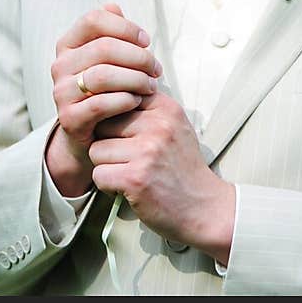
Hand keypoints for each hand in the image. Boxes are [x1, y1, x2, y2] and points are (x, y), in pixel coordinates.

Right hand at [45, 3, 162, 197]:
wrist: (91, 135)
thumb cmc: (105, 90)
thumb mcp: (107, 60)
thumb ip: (111, 32)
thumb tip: (114, 7)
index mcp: (68, 44)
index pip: (94, 19)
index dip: (125, 27)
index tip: (146, 41)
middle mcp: (59, 65)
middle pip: (103, 48)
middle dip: (137, 56)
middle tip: (156, 68)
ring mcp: (61, 92)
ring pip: (103, 75)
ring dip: (134, 79)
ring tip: (151, 85)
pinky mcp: (68, 118)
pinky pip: (101, 104)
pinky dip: (125, 100)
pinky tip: (137, 101)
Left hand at [88, 91, 235, 262]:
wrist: (204, 208)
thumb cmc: (184, 169)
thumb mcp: (175, 126)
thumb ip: (149, 108)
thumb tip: (113, 93)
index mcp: (166, 108)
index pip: (119, 97)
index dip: (115, 119)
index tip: (124, 134)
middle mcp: (158, 126)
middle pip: (103, 123)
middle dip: (108, 143)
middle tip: (126, 159)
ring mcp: (147, 152)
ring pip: (96, 150)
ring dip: (106, 166)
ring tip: (126, 172)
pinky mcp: (135, 178)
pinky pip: (98, 174)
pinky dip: (107, 185)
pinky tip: (125, 187)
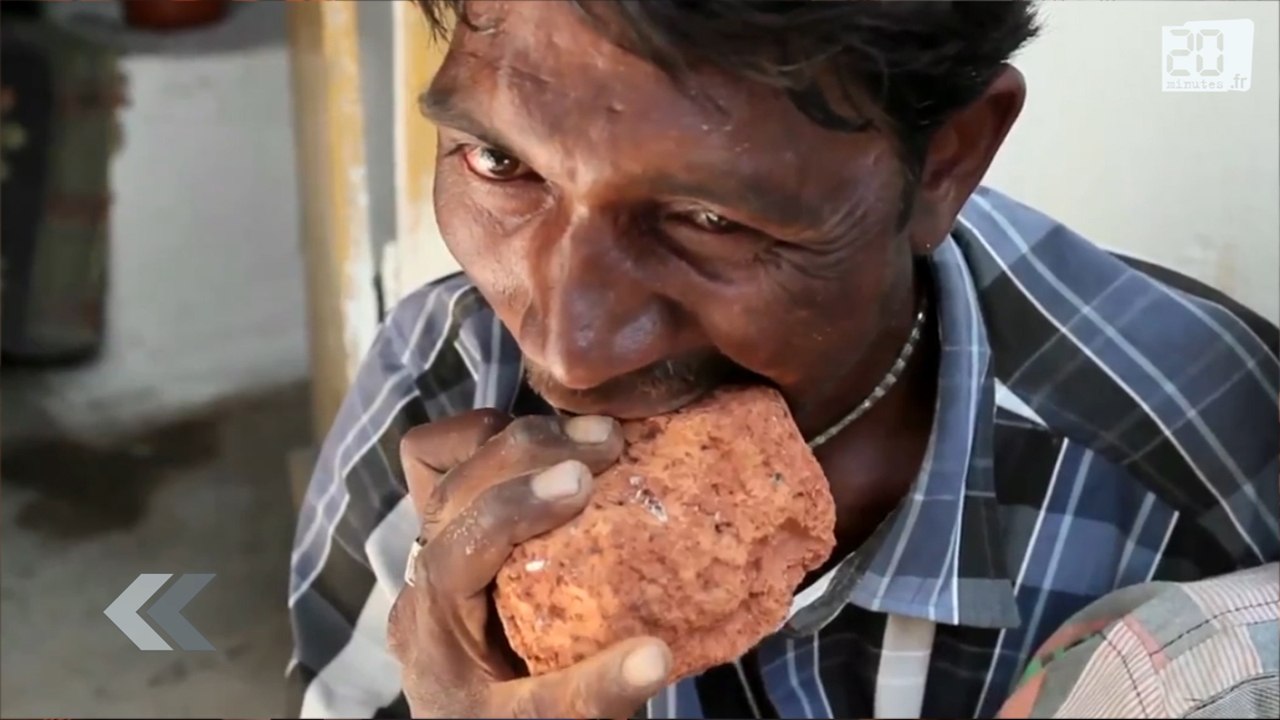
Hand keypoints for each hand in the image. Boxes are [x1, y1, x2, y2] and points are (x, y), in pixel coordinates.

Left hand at [388, 409, 673, 718]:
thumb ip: (593, 694)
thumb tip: (656, 657)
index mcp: (432, 627)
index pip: (453, 551)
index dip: (514, 507)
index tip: (581, 481)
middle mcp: (422, 575)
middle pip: (449, 488)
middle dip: (526, 452)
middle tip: (608, 441)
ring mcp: (432, 543)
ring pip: (443, 460)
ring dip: (514, 436)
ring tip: (591, 434)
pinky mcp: (456, 524)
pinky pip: (449, 459)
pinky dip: (495, 439)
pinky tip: (556, 446)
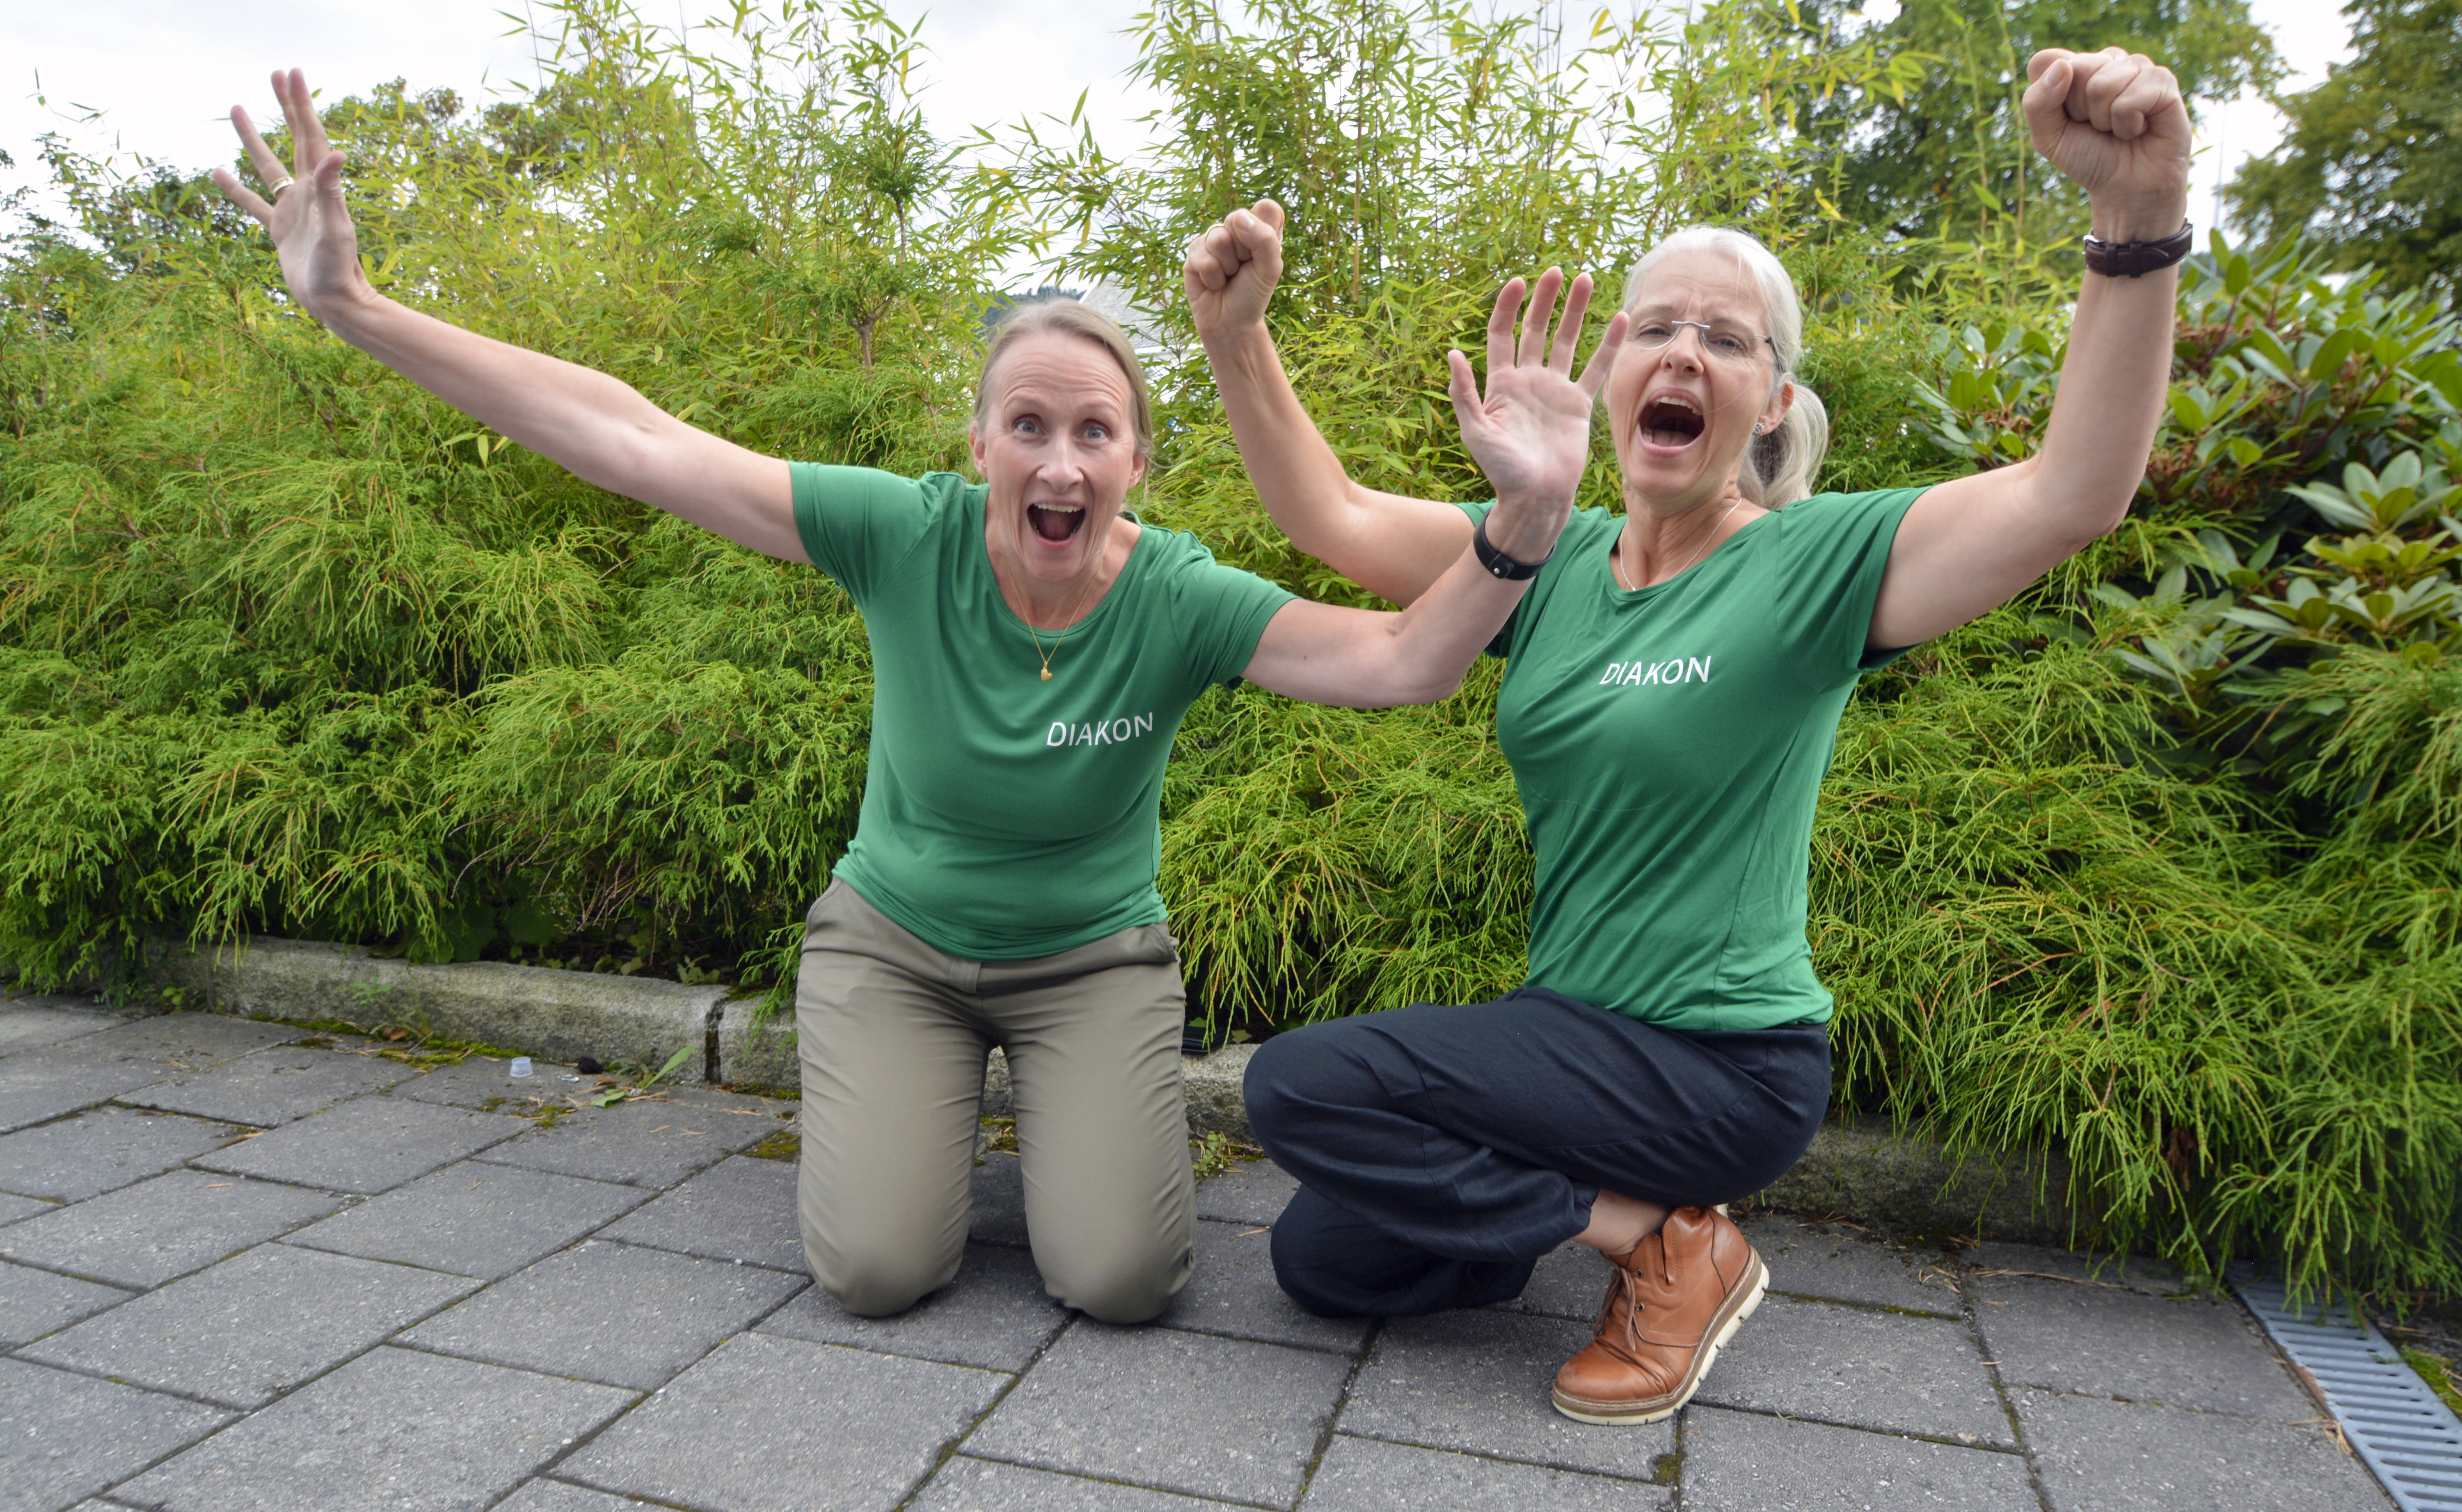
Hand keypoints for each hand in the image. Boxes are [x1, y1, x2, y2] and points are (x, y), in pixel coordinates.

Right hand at [209, 69, 371, 317]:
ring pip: (267, 165)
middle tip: (275, 73)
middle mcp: (307, 193)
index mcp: (320, 187)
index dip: (300, 104)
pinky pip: (252, 203)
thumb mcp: (335, 230)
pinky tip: (217, 170)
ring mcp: (292, 210)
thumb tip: (337, 153)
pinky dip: (235, 188)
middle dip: (285, 106)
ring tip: (237, 107)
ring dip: (253, 137)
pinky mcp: (279, 230)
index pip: (309, 135)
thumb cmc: (338, 270)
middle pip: (294, 139)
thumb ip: (333, 192)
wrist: (335, 304)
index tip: (291, 73)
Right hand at [1183, 200, 1284, 342]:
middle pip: (1237, 218)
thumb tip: (1239, 216)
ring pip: (1218, 238)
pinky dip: (1211, 276)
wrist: (1229, 323)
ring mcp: (1214, 239)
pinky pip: (1202, 256)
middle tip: (1243, 269)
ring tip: (1228, 277)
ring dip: (1226, 266)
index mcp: (1262, 230)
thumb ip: (1265, 240)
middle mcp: (1237, 230)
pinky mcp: (1194, 252)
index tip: (1262, 254)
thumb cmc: (1252, 296)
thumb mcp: (1270, 270)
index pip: (1267, 208)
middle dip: (1243, 251)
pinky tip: (1213, 283)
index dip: (1264, 228)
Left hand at [1448, 269, 1626, 557]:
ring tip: (1586, 279)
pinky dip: (1608, 344)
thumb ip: (1465, 393)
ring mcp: (1555, 390)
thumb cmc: (1501, 471)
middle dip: (1544, 300)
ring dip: (1576, 311)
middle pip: (1535, 330)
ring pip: (1567, 341)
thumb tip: (1451, 353)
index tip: (1518, 282)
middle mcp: (1528, 381)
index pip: (1502, 334)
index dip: (1508, 308)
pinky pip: (1596, 368)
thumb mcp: (1476, 431)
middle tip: (1555, 271)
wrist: (1536, 498)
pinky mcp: (1579, 405)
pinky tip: (1620, 319)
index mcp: (1500, 384)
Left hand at [2023, 48, 2191, 241]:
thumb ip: (2037, 103)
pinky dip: (2128, 123)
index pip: (2045, 61)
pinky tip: (2140, 128)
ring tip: (2119, 129)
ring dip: (2105, 119)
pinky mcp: (2163, 80)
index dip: (2050, 97)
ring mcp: (2137, 66)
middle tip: (2097, 127)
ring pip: (2103, 83)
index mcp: (2075, 67)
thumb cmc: (2088, 158)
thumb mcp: (2048, 138)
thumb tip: (2063, 66)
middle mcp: (2106, 60)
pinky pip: (2132, 96)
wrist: (2127, 188)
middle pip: (2075, 68)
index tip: (2068, 119)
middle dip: (2080, 110)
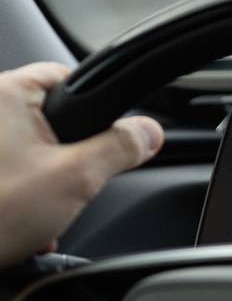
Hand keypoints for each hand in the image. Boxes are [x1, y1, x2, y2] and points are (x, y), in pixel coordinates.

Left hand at [0, 62, 163, 266]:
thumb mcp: (77, 178)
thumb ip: (119, 149)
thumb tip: (148, 132)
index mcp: (5, 94)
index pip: (65, 77)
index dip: (94, 109)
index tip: (106, 137)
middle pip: (49, 122)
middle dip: (69, 160)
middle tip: (70, 185)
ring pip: (29, 154)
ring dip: (45, 185)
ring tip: (42, 212)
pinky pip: (9, 174)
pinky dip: (21, 197)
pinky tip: (24, 223)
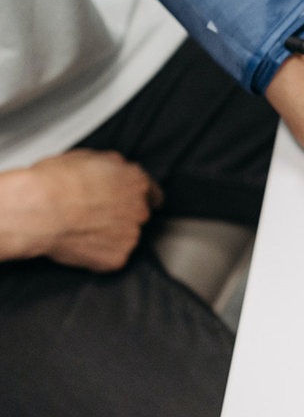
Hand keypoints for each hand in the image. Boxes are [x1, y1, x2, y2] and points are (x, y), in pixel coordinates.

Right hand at [0, 150, 162, 270]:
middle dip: (122, 216)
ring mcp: (131, 236)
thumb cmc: (54, 183)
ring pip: (126, 237)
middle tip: (95, 215)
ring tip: (83, 229)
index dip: (139, 198)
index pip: (153, 194)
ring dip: (112, 235)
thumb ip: (115, 167)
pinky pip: (113, 257)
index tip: (129, 203)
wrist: (37, 210)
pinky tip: (81, 243)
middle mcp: (141, 210)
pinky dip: (100, 254)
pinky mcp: (118, 258)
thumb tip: (118, 170)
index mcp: (137, 183)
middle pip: (139, 216)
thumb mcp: (90, 157)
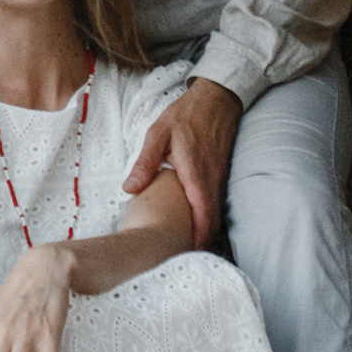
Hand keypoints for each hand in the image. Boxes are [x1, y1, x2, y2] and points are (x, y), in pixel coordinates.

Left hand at [122, 78, 241, 246]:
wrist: (216, 98)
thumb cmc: (185, 115)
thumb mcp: (158, 134)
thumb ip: (145, 163)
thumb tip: (129, 189)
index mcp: (195, 174)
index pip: (202, 215)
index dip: (196, 237)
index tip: (183, 252)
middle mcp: (212, 180)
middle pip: (212, 221)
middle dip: (200, 240)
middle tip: (180, 254)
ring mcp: (219, 177)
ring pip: (216, 213)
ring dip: (204, 229)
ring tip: (184, 243)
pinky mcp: (221, 173)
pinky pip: (217, 201)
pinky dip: (207, 215)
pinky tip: (193, 219)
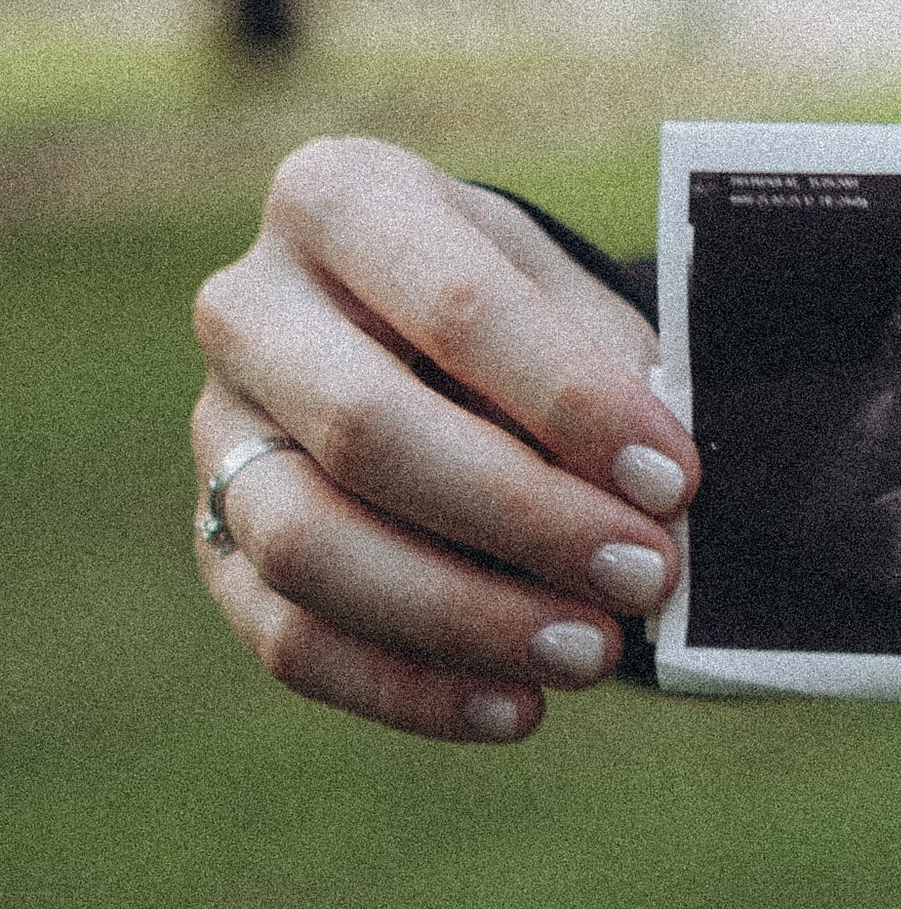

### ABOUT THIS TASK
All entries need to be duplicated exactly, apart from the images.

### EXERCISE RESPONSE
Hand keypoints for each hand in the image. Boxes are [x1, y1, x2, y2] and points are (x, y), in pixel coordinates.

Right hand at [45, 3, 162, 197]:
wrist: (91, 135)
thumb cmc: (105, 90)
thumb mcp: (107, 60)
thumb ip: (111, 32)
thumb tip: (114, 7)
index mcp: (68, 44)
index pip: (94, 19)
index dip: (125, 27)
index tip: (146, 41)
middle mcp: (59, 65)
middle pip: (103, 48)
middle dip: (137, 56)
middle tip: (156, 68)
ring mcp: (61, 92)
ring pip: (103, 75)
ring dip: (134, 79)
ring tip: (151, 85)
pinky mcp: (68, 118)
pinky pip: (101, 104)
pinky dip: (125, 100)
pinky tip: (137, 101)
Left hand at [88, 91, 235, 262]:
wrist: (204, 208)
thumb cmc: (184, 169)
thumb mcp: (175, 126)
thumb ip: (149, 108)
thumb tip: (113, 93)
index mcp: (166, 108)
index pip: (119, 97)
index dip: (115, 119)
index tip: (124, 134)
middle mcp: (158, 126)
middle pip: (103, 123)
middle dip: (108, 143)
middle tip: (126, 159)
ring mcp: (147, 152)
ring pip: (96, 150)
ring dip: (106, 166)
ring tip: (126, 172)
pinky mcp: (135, 178)
pinky pip: (98, 174)
pinky dip: (107, 185)
pinky tip: (125, 187)
Hand keypoints for each hand in the image. Boxes are [x1, y1, x2, y2] and points are (x, y), in pixel coordinates.

Left hand at [388, 409, 673, 718]:
thumb ip: (593, 694)
thumb tip: (656, 657)
index mcp: (432, 627)
index pip: (453, 551)
index dip: (514, 507)
index tip: (581, 481)
middle mcp: (422, 575)
middle pip: (449, 488)
middle dip: (526, 452)
middle tip: (608, 441)
ring mcp: (432, 543)
ring pip: (443, 460)
ring dip: (514, 436)
ring tip: (591, 434)
pinky mcp: (456, 524)
pinky pip: (449, 459)
pinky dip: (495, 439)
pinky tip: (556, 446)
Hand keypoints for each hand in the image. Boxes are [x1, y1, x2, y2] and points are (x, y), in pixel coordinates.

Right hand at [209, 69, 371, 317]:
ring pip: (267, 165)
middle tip: (275, 73)
middle mcp: (307, 193)
index mcp: (320, 187)
index dip: (300, 104)
pinky pip: (252, 203)
thumb mcp: (335, 230)
pinky tip: (217, 170)
ring mcp: (292, 210)
thumb tip: (337, 153)
pinky dip: (235, 188)
middle dip: (285, 106)
ring tip: (237, 107)
ring dip: (253, 137)
pinky mcp: (279, 230)
index pip: (309, 135)
thumb cmc: (338, 270)
middle pip: (294, 139)
thumb ip: (333, 192)
wrist: (335, 304)
index tip: (291, 73)
Right hand at [1183, 200, 1284, 342]:
middle pip: (1237, 218)
thumb tip: (1239, 216)
ring pip: (1218, 238)
pinky dip: (1211, 276)
wrist: (1229, 323)
ring mcp: (1214, 239)
pinky pip: (1202, 256)
middle tip: (1243, 269)
ring tip: (1228, 277)
ring dip: (1226, 266)
index mcp: (1262, 230)
thumb ip: (1265, 240)
middle mcp: (1237, 230)
pinky mcp: (1194, 252)
index tip: (1262, 254)
thumb cmc: (1252, 296)
thumb mcp: (1270, 270)
index pip: (1267, 208)
middle dip: (1243, 251)
pinky tip: (1213, 283)
index dip: (1264, 228)
Left hand at [1448, 269, 1626, 557]:
ring tip: (1586, 279)
pinky dip: (1608, 344)
thumb ip: (1465, 393)
ring mcp: (1555, 390)
thumb cmc: (1501, 471)
middle dip: (1544, 300)
ring dip: (1576, 311)
middle pip: (1535, 330)
ring pip: (1567, 341)
thumb tip: (1451, 353)
index tip: (1518, 282)
middle mcp: (1528, 381)
index pip: (1502, 334)
index dip: (1508, 308)
pinky pip: (1596, 368)
thumb mcp: (1476, 431)
middle tip: (1555, 271)
wrist: (1536, 498)
pinky mcp: (1579, 405)
pinky tip: (1620, 319)
index mcp: (1500, 384)
Left hand at [2023, 48, 2191, 241]:
thumb ip: (2037, 103)
pinky dip: (2128, 123)
index pip: (2045, 61)
pinky tip: (2140, 128)
ring tip: (2119, 129)
ring dip: (2105, 119)
pinky mcp: (2163, 80)
index dip: (2050, 97)
ring mcp: (2137, 66)
middle tip: (2097, 127)
ring pip: (2103, 83)
index mcp: (2075, 67)
thumb cmc: (2088, 158)
thumb mcp: (2048, 138)
thumb tip: (2063, 66)
middle mcp: (2106, 60)
pinky pip: (2132, 96)
wrist: (2127, 188)
middle pip: (2075, 68)
index tip: (2068, 119)
middle dip: (2080, 110)
Hand keypoints for each hand in the image. Boxes are [x1, y1, x2, y2] and points are (x, y), in pixel coordinates.

Left hand at [0, 62, 163, 266]:
thumb mcp: (77, 178)
thumb ip: (119, 149)
thumb tip: (148, 132)
index mcp: (5, 94)
index pip: (65, 77)
index dip: (94, 109)
index tip: (106, 137)
middle pip: (49, 122)
middle dip: (69, 160)
middle tip: (70, 185)
ring pip: (29, 154)
ring dip: (45, 185)
ring tip: (42, 212)
pinky pip: (9, 174)
pinky dip: (21, 197)
pinky tip: (24, 223)
Hand keypoints for each hand in the image. Boxes are [x1, y1, x2, y2] and points are (x, y), in pixel coordinates.

Right hand at [0, 150, 162, 270]:
middle dip: (122, 216)
ring mcp: (131, 236)
thumb cmc: (54, 183)
ring pip: (126, 237)
middle tip: (95, 215)
ring tip: (83, 229)
index dip: (139, 198)
index pip: (153, 194)
ring dip: (112, 235)
thumb ip: (115, 167)
pinky pip: (113, 257)
index tip: (129, 203)
wrist: (37, 210)
pinky tip: (81, 243)
middle mcp: (141, 210)
pinky dip: (100, 254)
pinky mcp: (118, 258)
thumb tip: (118, 170)
index mcp: (137, 183)
middle pip: (139, 216)
thumb mcp: (90, 157)
Hand keypoints for each hand in the image. Boxes are [x1, y1, x2, y2] and points are (x, y), in pixel coordinates.

Left hand at [122, 78, 241, 246]:
wrist: (216, 98)
thumb cmc: (185, 115)
thumb mcp: (158, 134)
thumb ip: (145, 163)
thumb tip: (129, 189)
index mcp: (195, 174)
index pip: (202, 215)
index dip: (196, 237)
index tip: (183, 252)
middle mcp: (212, 180)
middle pip: (212, 221)
middle dip: (200, 240)
middle tip: (180, 254)
ring mcp: (219, 177)
ring pip: (216, 213)
ring dip: (204, 229)
ring tip: (184, 243)
pinky mcp: (221, 173)
pinky pip: (217, 201)
pinky dip: (207, 215)
pinky tip: (193, 219)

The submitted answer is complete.